101 Famous Quote from Alice in Wonderland

Sunday 4 March 2012

All About Eating, Praying and Loving - A review of Eat, Pray, Love by Elizabeth Gilbert

Click here to purchase the book.
Late one cold November night, in the suburbs of New York, a thirty-one-year-old blonde was sobbing on her bathroom floor. She didn’t want to be married anymore, she realized that she was trying to keep this part of her hidden.  Domestically speaking, she has accomplished a great deal - where to live and with whom she wanted to live in - but she also wanted to get out.


Elizabeth Gilbert then went through a whirlwind of a divorce and had to end it by giving away the house and a lot of her money to her ex husband as alimony.  


After her divorce she went for a year long wander lust holiday, first to Italy, then to India and finally to Indonesia.  In Italy, she indulged herself into the local culture by taking up and Italian language class and by taking Gelati in the morning and went searching for the best pizza in Italy.  Throughout her Italian adventure, she desperately tries to  nurse her depression into the closet by getting acquainted with the matron of the hostel she was staying and cooking her own Italian food.  By the end of her Italian trip, she swears that she has overcome her depression.

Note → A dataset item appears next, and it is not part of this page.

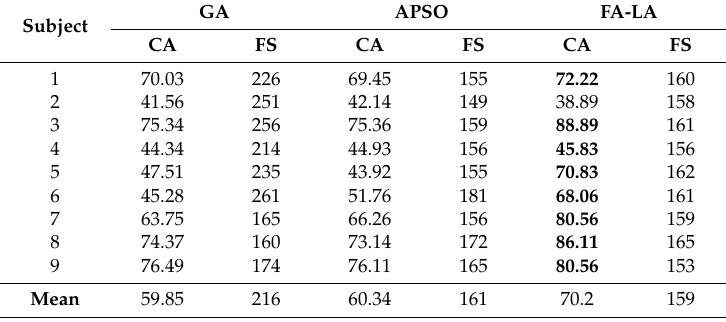
Table 4. Comparison of classification accuracy (CA, %) and the number of the features selected (FS) between the three algorithms: GA, APSO, and FA-LA, for data set 2a from the 2008 BCI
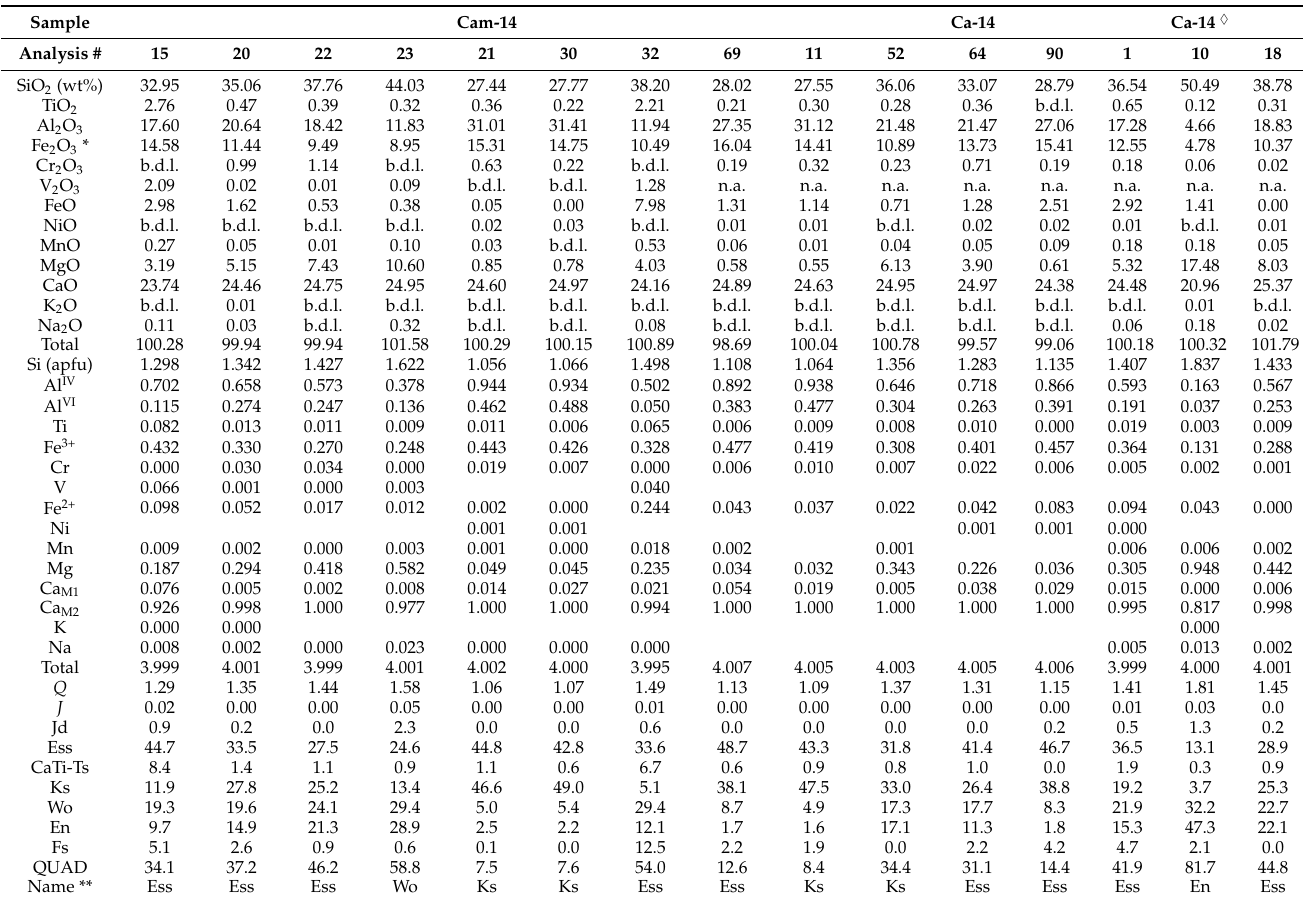
Table 1. Representative EPMA analyses, crystal chemistry and endmembers of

Next, she travels to India.  Her quest to India is to practice further medication techniques at her Guru's ashram. We are kept unaware of her Guru's name as well as the location of the ashram as Gilbert wanted to protect the privacy of the ashram as she has promised in the introduction of her book.  Waking up in the wee mornings to join the meditation group, she battles with the constant nagging of thoughts in her mind.  She tries to find inner peace within and finally think she saw "God" one morning.  This brings her to her next destination - Indonesia.


In her final destination, she finds love in Bali, Indonesia when she met Ketut, a ninth generation Indian medicine man, which she met two years prior to her visit to Bali.  Ketut couldn't recognize her at once but eventually remembers her, much to her delight. Ketut has asked her to come to Indonesia to teach him English while he would teach her everything he knows.  Elizabeth eventually meets Felipe, a Brazilian man, who himself, has also experienced a painful divorce, falls deeply in love with her and the story ends with a romantic twist, which the writer leasts expects.